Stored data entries
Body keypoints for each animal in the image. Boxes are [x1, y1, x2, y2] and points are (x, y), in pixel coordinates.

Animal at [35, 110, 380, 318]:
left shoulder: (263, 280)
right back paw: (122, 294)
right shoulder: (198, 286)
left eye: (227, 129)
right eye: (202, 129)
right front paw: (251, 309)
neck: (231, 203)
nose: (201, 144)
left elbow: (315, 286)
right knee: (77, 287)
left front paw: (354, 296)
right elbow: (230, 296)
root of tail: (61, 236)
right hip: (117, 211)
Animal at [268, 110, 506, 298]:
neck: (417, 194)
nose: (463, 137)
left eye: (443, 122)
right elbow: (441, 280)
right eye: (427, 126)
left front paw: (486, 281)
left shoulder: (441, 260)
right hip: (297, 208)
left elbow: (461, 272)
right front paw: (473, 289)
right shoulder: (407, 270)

--

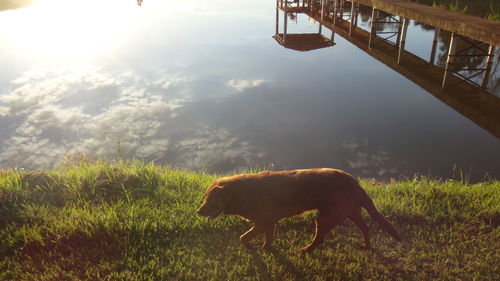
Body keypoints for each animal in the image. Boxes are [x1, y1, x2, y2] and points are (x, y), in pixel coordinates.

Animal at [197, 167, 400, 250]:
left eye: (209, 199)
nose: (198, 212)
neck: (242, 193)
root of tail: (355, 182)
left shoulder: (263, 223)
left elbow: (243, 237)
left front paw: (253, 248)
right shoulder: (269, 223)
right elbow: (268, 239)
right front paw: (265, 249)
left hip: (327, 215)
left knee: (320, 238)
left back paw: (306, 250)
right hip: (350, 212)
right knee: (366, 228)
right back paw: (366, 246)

--

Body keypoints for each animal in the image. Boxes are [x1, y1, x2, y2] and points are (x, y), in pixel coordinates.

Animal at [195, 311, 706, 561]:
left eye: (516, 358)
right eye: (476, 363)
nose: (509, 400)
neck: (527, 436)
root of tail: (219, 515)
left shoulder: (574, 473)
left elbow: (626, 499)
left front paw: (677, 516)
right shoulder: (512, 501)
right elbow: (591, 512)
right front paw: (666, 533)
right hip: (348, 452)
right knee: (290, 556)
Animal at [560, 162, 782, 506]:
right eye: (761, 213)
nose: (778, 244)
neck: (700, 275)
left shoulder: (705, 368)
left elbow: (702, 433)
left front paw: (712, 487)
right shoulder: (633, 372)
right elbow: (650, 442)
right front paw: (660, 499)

● **Exercise**: Report every line of the entries that carries the word "root".

● **Solution for this problem**:
root of tail: (61, 236)
root of tail: (355, 182)
root of tail: (219, 515)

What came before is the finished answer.